Samson pulled back a bit. “I beg your pardon?”
“He’s saying, what do you want from us?” Harriet said. “You could have just filed a memo if you wanted to bring this to our attention. The only reason to show it to us yourselves is to ask us for something in return. Presumably off the record.”
“Guilty,” Voorman said with a shrug. He slid around the side of the door and came over to her. “While Elizabeth Dawson’s disappearance is creating headlines right now, and that’s good from the angle of a standard missing persons case, it does make our lives somewhat more difficult. We can’t meddle with this investigation in the same way we do with others. It simply isn’t going to fly. There’s too much scrutiny on the case.”
“No surprise there,” I said. “Pretty young daughter of a powerful man goes missing? It’s sure to be a media circus.”
“We need you to be looking for a connection between Circuit and the Dawson disappearance at the same time you’re running down everything else.” Samson dug into a pocket and pulled out a pair of business cards, handing one to me and one to Harriet.
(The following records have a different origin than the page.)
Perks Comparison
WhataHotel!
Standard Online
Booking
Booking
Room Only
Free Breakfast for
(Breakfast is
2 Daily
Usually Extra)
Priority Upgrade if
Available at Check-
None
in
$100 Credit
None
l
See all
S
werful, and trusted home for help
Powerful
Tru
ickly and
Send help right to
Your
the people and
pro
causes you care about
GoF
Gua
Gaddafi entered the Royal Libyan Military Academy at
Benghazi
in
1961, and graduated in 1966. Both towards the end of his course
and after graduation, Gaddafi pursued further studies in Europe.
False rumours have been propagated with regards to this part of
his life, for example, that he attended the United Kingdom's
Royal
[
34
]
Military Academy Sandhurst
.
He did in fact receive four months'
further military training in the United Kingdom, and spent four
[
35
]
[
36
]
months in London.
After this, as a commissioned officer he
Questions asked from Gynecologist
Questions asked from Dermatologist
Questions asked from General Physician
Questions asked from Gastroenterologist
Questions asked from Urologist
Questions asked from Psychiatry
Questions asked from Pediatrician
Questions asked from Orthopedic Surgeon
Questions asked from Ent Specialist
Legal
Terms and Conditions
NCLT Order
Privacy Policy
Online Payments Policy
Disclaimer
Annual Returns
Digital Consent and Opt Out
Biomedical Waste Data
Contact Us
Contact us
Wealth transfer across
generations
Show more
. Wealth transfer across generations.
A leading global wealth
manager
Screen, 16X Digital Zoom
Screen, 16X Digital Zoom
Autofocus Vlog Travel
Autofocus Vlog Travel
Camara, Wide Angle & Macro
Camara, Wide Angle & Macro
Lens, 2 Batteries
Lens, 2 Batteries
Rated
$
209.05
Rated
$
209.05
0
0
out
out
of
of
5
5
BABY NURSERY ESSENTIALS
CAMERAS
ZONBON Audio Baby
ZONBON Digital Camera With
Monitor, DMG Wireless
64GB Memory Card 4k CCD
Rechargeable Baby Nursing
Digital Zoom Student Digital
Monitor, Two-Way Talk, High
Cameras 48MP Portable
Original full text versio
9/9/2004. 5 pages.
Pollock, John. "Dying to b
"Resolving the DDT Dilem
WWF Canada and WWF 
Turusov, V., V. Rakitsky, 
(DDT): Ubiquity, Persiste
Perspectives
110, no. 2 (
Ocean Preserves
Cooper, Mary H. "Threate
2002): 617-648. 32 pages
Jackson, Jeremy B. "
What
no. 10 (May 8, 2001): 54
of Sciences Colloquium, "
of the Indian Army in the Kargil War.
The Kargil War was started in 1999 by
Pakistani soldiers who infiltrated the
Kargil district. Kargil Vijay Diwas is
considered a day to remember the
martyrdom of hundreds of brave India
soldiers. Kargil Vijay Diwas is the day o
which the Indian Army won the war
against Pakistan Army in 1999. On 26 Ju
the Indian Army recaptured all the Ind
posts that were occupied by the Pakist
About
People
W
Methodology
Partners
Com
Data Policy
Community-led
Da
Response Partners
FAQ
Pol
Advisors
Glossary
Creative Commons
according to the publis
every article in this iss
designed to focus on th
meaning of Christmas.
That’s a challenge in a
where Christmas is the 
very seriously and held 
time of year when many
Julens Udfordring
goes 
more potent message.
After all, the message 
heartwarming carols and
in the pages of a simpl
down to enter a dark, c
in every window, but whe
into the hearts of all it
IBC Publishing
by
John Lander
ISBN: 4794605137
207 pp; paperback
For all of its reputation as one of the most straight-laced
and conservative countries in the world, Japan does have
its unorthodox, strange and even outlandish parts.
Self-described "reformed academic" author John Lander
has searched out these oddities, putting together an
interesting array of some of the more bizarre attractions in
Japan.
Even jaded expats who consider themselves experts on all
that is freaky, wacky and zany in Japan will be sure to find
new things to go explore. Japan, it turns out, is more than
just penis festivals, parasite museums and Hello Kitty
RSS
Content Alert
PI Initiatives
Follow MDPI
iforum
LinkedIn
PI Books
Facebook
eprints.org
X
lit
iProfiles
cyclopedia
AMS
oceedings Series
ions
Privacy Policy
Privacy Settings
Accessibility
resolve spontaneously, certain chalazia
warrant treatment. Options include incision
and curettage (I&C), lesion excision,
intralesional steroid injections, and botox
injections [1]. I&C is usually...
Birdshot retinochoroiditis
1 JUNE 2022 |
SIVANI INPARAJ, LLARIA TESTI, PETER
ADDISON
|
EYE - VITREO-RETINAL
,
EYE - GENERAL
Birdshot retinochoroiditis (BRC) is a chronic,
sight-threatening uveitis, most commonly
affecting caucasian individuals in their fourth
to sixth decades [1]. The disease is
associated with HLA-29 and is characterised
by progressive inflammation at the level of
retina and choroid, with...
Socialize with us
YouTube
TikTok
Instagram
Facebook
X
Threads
I squinted at mine, more than a little weirded out. Handing out something that had your real name on it, not a codename, just wasn’t done. Samson was a strange agent in more ways than one.
“Anything you find out, pass back to us,” he said, apparently not noticing my discomfort. Or unable to tell it from all the other discomfort he was causing.
“Especially if you can locate the van,” Voorman added. “We want to look for any signs that it was used to abduct Miss Dawson, in addition to being used in the Diversy Street escape.”
“Why aren’t there more agents working this, Michael?” Harriet asked. “It’s been years since you’ve been in the field. Even if you and Sam worked together before, it doesn’t seem like a good bet to leave it to just the two of you.”
“With the level of attention on the case, we don’t want more,” Samson said. “And I’ve been retired for years, giving the Project an added layer of protection of some reporter does start prying into me. We already have a cover story worked out.”
I tucked his business card into my pocket. “Does it have anything to do with your being a priest?”
“Pastor,” he said, the correction sounding like it came from rote practice. “And yes, it does.”
“Okay, Sam,” Harriet said. “I guess you got yourselves a couple more eyes.”
“I’ll try to get a meeting with the people I know in the community,” I said. “But I can’t guarantee I’ll find anything before the meeting tomorrow.”
“If it makes things work out faster, you have permission to skip it,” Voorman said.
I chuckled. “If I pull a stunt like that Helix will be ticked.”